With the pictures excluded, reproduce all of the data exactly.

____

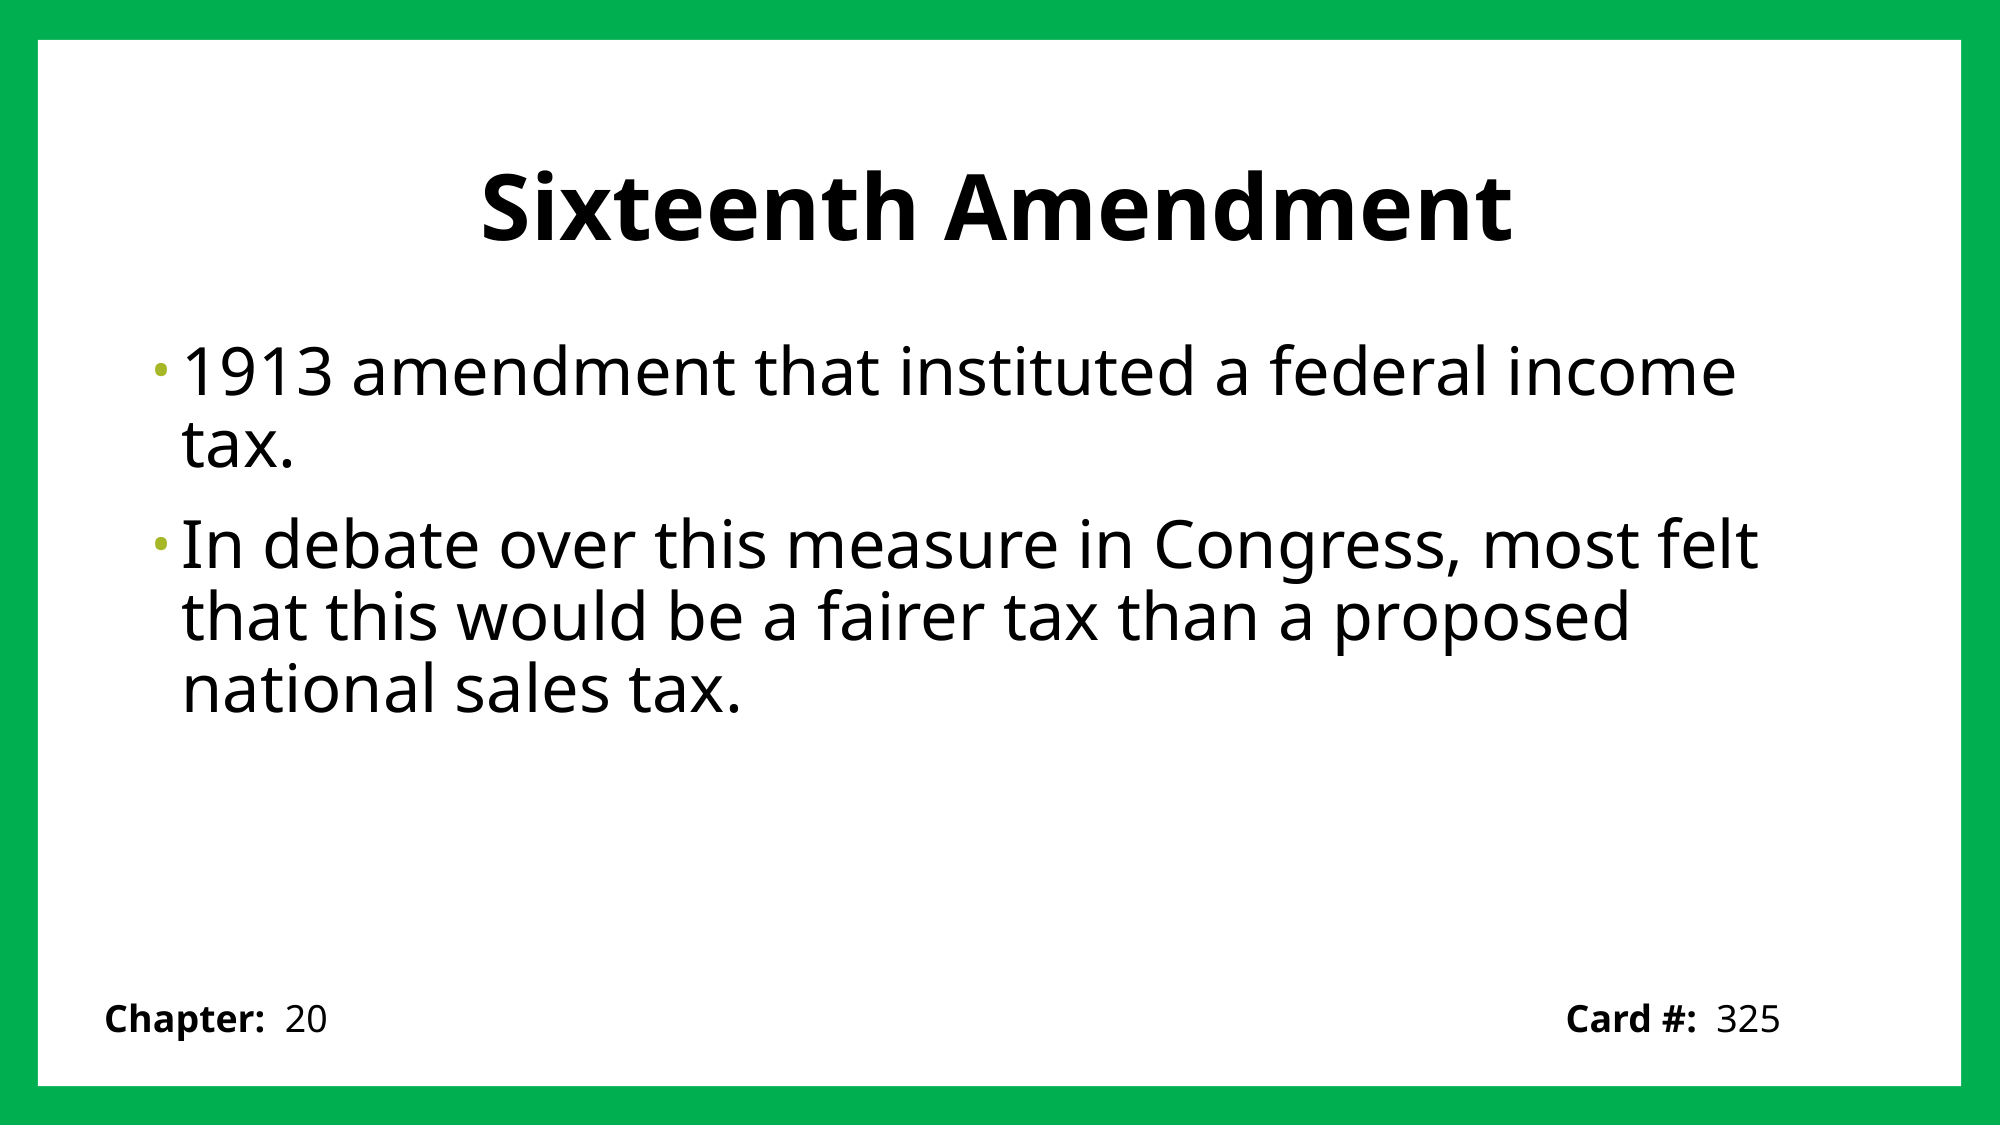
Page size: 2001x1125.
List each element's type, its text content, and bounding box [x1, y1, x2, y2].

title Sixteenth Amendment [187, 99, 1808, 323]
text_box Chapter: 20 [89, 987, 605, 1048]
text_box Card #: 325 [1550, 987, 1913, 1047]
list 1913 amendment that instituted a federal income tax. In debate over this measure in Congress, most felt that this would be a fairer tax than a proposed national sales tax. [129, 329, 1886, 926]
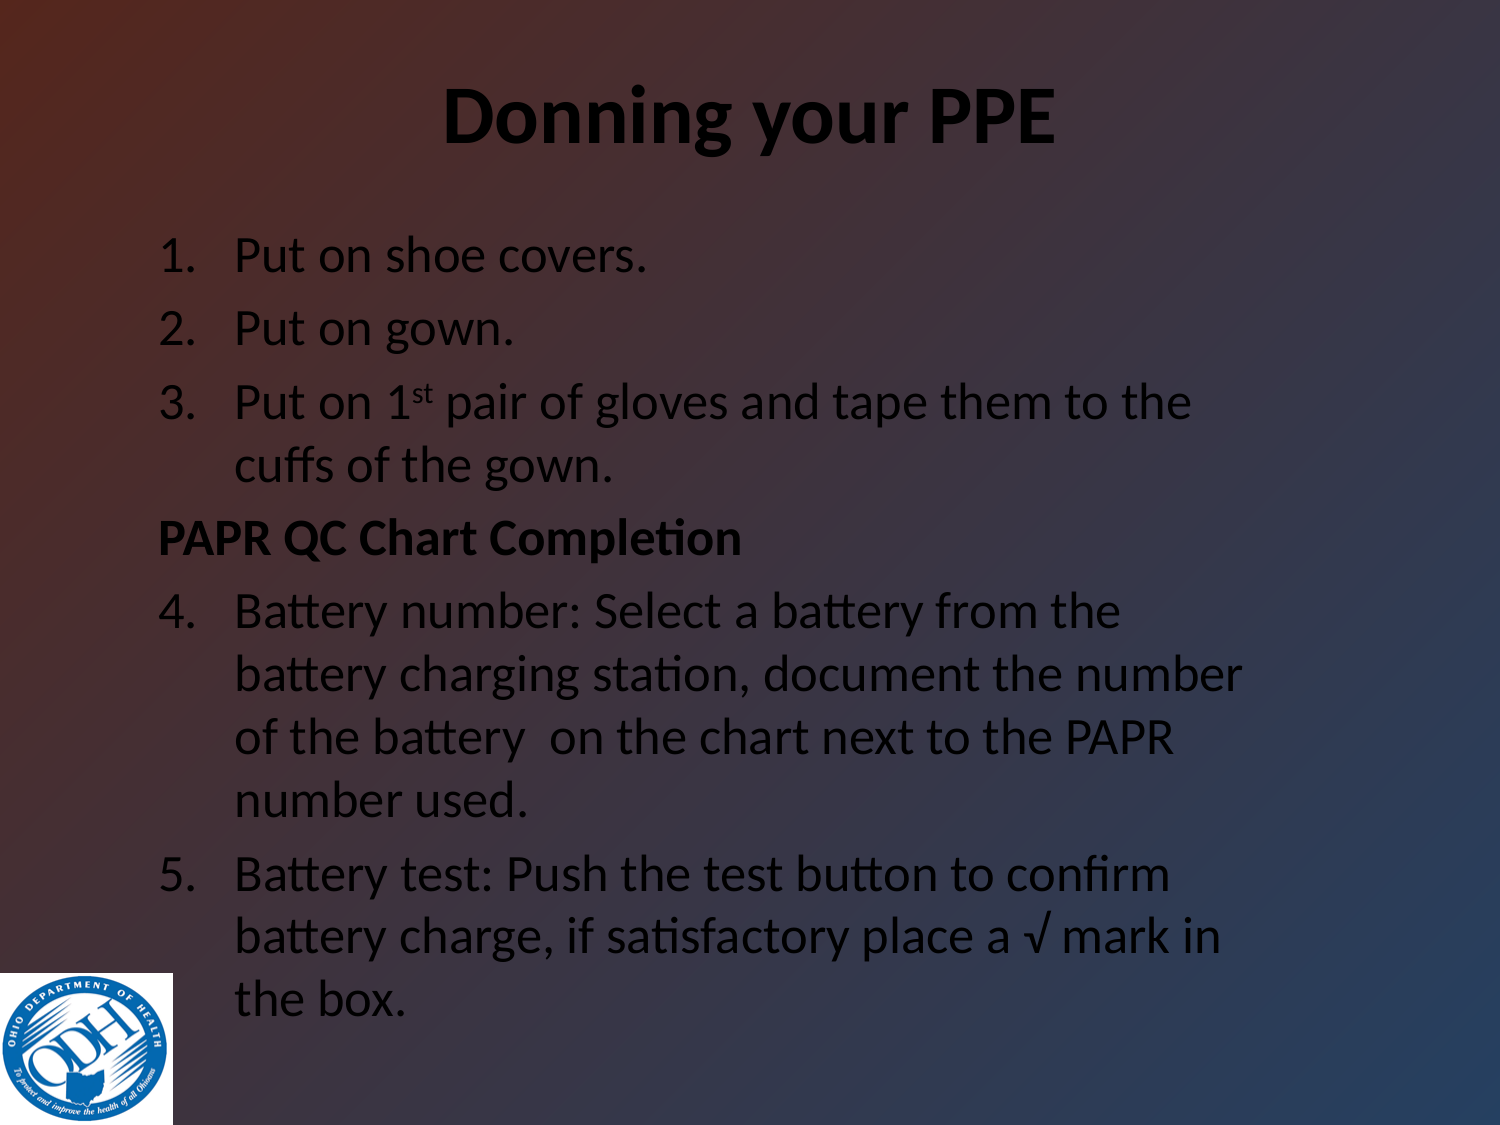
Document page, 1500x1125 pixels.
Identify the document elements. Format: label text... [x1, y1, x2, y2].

title Donning your PPE [75, 45, 1425, 175]
list Put on shoe covers. Put on gown. Put on 1st pair of gloves and tape them to the cuffs of the gown. PAPR QC Chart Completion Battery number: Select a battery from the battery charging station, document the number of the battery on the chart next to the PAPR number used. Battery test: Push the test button to confirm battery charge, if satisfactory place a √ mark in the box. [75, 212, 1275, 1038]
picture [0, 973, 174, 1125]
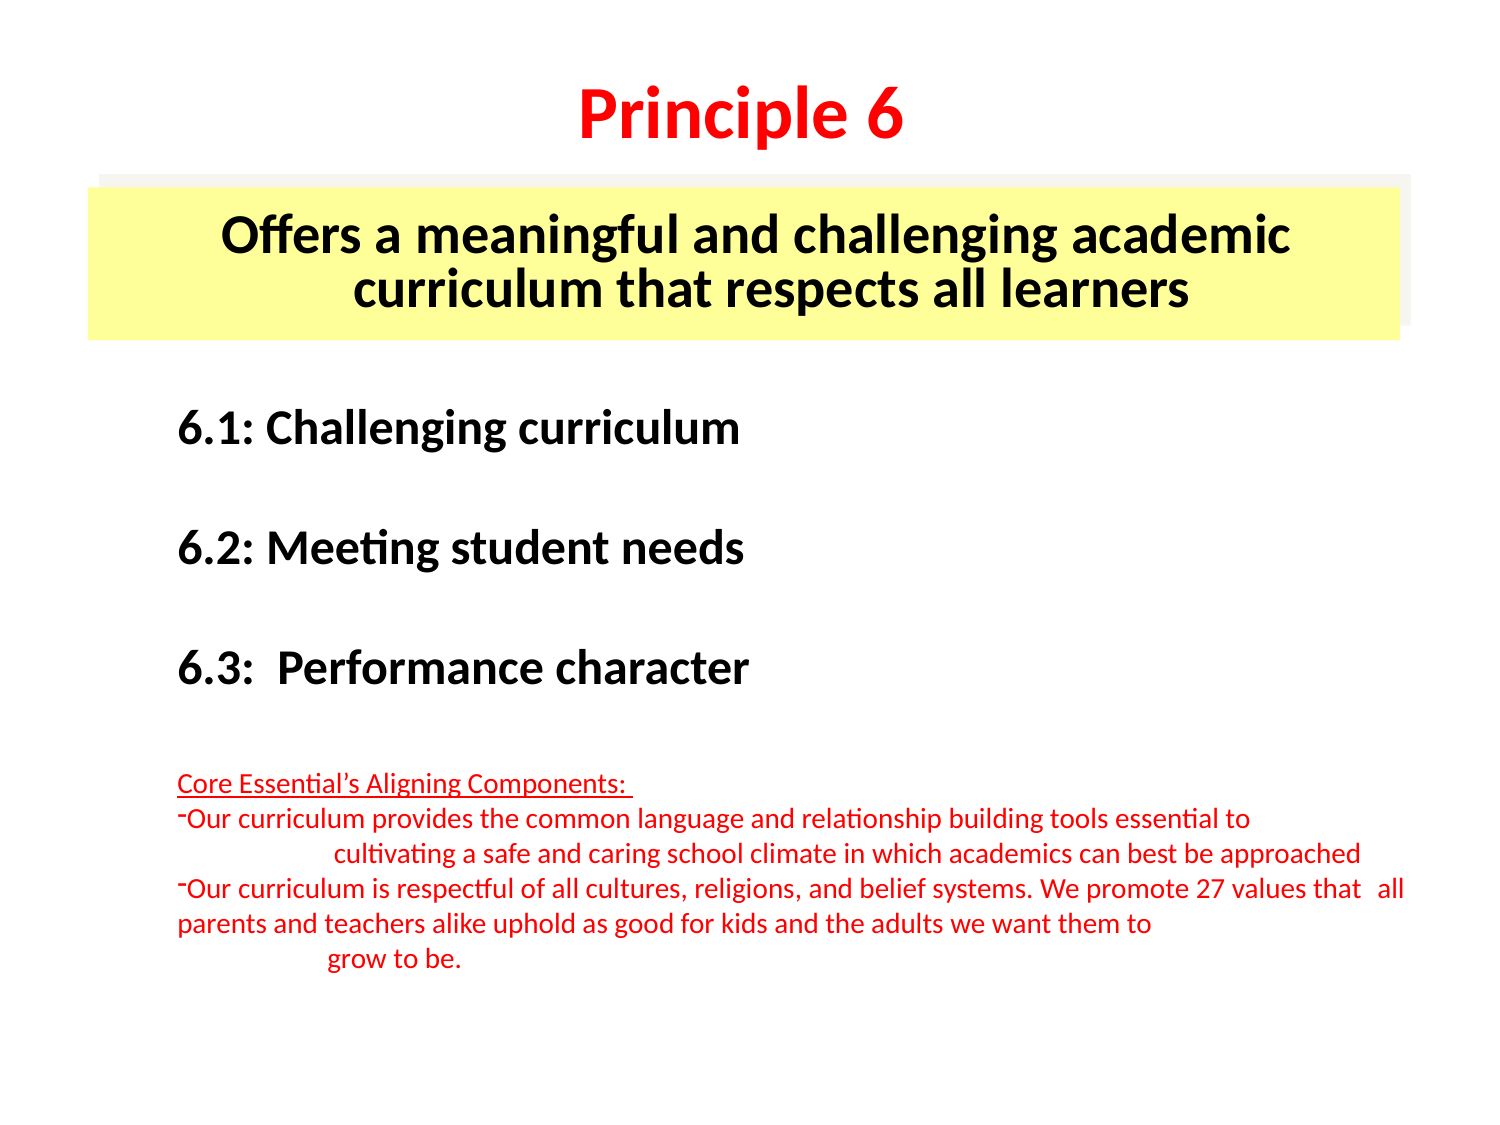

____

■ **ANSWER BOX**
Page size: 2001x1125.
List each element's type, its text content, and bounding box [x1, y1, x2, y2].

title Sixteenth Amendment [187, 99, 1808, 323]
text_box Chapter: 20 [89, 987, 605, 1048]
text_box Card #: 325 [1550, 987, 1913, 1047]
list 1913 amendment that instituted a federal income tax. In debate over this measure in Congress, most felt that this would be a fairer tax than a proposed national sales tax. [129, 329, 1886, 926]
Document page, 1500x1125 pixels.
Identify the document elements. Format: label text... [x1, y1, x2, y2].

title Donning your PPE [75, 45, 1425, 175]
list Put on shoe covers. Put on gown. Put on 1st pair of gloves and tape them to the cuffs of the gown. PAPR QC Chart Completion Battery number: Select a battery from the battery charging station, document the number of the battery on the chart next to the PAPR number used. Battery test: Push the test button to confirm battery charge, if satisfactory place a √ mark in the box. [75, 212, 1275, 1038]
picture [0, 973, 174, 1125]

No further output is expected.